• Exercises to complete:
**a.** According to the positioning notes, where should the axillary roll go?
**b.** Return, word for word, everything in the positioning notes from "How do you position" down to "avoid ulnar compression.".
**c.** Resume the positioning notes after their final line.

• Source text:
>>>>

A patient undergoing prolonged prone spinal surgery is at risk of perioperative visual loss. Explain the causes, risk factors, and preventive measures.
- Causes: ischaemic optic neuropathy (anterior/posterior), central retinal artery occlusion (often from direct globe pressure), rarely cortical blindness.
- Risk factors: prone spine, long duration, major blood loss, anaemia, hypotension, large crystalloid volumes, obesity, raised venous pressure (head down/abdominal compression).
- Prevention: ensure no eye pressure and check eyes; head neutral; abdomen free to reduce venous congestion; avoid prolonged severe hypotension/anaemia; consider staging very long cases; careful fluid strategy; document discussion in high-risk cases.
How do you position and protect a patient in the lateral position? Include the purpose and correct placement of an axillary roll.
- Goals: protect brachial plexus/axillary vessels, avoid pressure injuries (ear, shoulder, trochanter, fibular head), maintain head/neck alignment, prevent patient movement/sliding.
- Axillary roll: placed under the thorax distal to the axilla (not in the axilla) to offload dependent shoulder/axillary structures and maintain chest wall expansion.
- Arms: dependent arm supported on padded board; non-dependent arm on pillow/armrest without over-abduction; pad elbows and avoid ulnar compression.
- Legs: pillow between knees/ankles; pad fibular head; protect lateral malleolus; ensure neutral hip/knee alignment.
In the beach chair position, why can cerebral perfusion be compromised and how should blood pressure be managed/monitored?

<<<<

[Items listed in a dataset]

>>>>

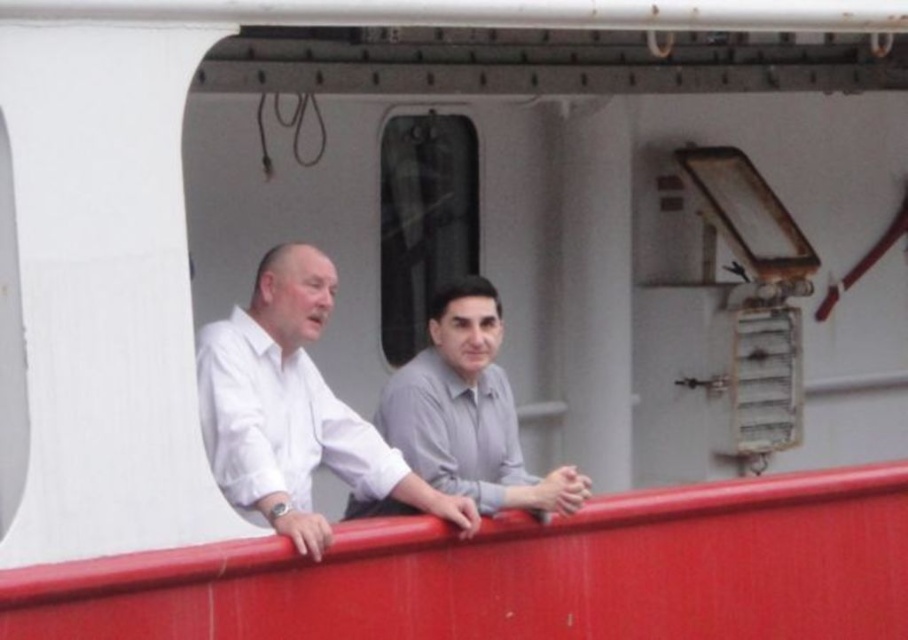
Question: Does smooth glossy red rail at center appear on the left side of gray matte shirt at center?

Choices:
 (A) no
 (B) yes

Answer: (A)

Question: Is smooth glossy red rail at center to the right of gray matte shirt at center from the viewer's perspective?

Choices:
 (A) yes
 (B) no

Answer: (A)

Question: Can you confirm if smooth glossy red rail at center is wider than white matte shirt at center?

Choices:
 (A) yes
 (B) no

Answer: (A)

Question: Which object appears closest to the camera in this image?

Choices:
 (A) white matte shirt at center
 (B) gray matte shirt at center

Answer: (A)

Question: Which point is farther to the camera?

Choices:
 (A) gray matte shirt at center
 (B) white matte shirt at center

Answer: (A)

Question: Which point appears closest to the camera in this image?

Choices:
 (A) (400, 410)
 (B) (316, 460)

Answer: (B)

<<<<

• Results in order:
**a.** Under the thorax, distal to the axilla rather than in it.

**b.**
How do you position and protect a patient in the lateral position? Include the purpose and correct placement of an axillary roll.
- Goals: protect brachial plexus/axillary vessels, avoid pressure injuries (ear, shoulder, trochanter, fibular head), maintain head/neck alignment, prevent patient movement/sliding.
- Axillary roll: placed under the thorax distal to the axilla (not in the axilla) to offload dependent shoulder/axillary structures and maintain chest wall expansion.
- Arms: dependent arm supported on padded board; non-dependent arm on pillow/armrest without over-abduction; pad elbows and avoid ulnar compression.

**c.**
- Hydrostatic gradient: BP cuff at arm may overestimate cerebral arterial pressure; brain MAP is lower by ~0.77 mmHg per cm height difference between cuff and brain.
- Management: measure BP at level of external auditory meatus (or correct reading); avoid excessive deliberate hypotension; maintain adequate MAP especially in patients with cerebrovascular disease; treat sudden bradycardia/hypotension promptly (fluids, vasopressors, anticholinergic).
A patient in lithotomy for 5 hours has unexplained tachycardia and rising lactate. What positioning-related diagnosis must you consider and what is your immediate management?
- Consider lower limb compartment syndrome and/or rhabdomyolysis (especially if hypotension/external compression).
- Immediate actions: inform surgeon; assess legs if accessible (swelling/tense compartments); remove/loosen compression; optimise perfusion (treat hypotension/anaemia); urgent surgical review—do not delay fasciotomy if high suspicion.
- Investigations/support: ABG, CK, U&Es/K+, urine for myoglobin; manage hyperkalaemia; consider ICU and aggressive fluids if rhabdomyolysis suspected.
Outline a practical intraoperative positioning checklist you would use before incision.
- Head/neck neutral; eyes taped and free of pressure; ETT secured and rechecked after moves; bite block if needed.
- Arms: abduction limited (aim ≤90°); forearms neutral/supinated; elbows padded; IV/arterial lines not kinked; avoid tight restraints.
- Torso: pressure points padded (sacrum, scapulae); abdomen free in prone; straps padded to avoid shear.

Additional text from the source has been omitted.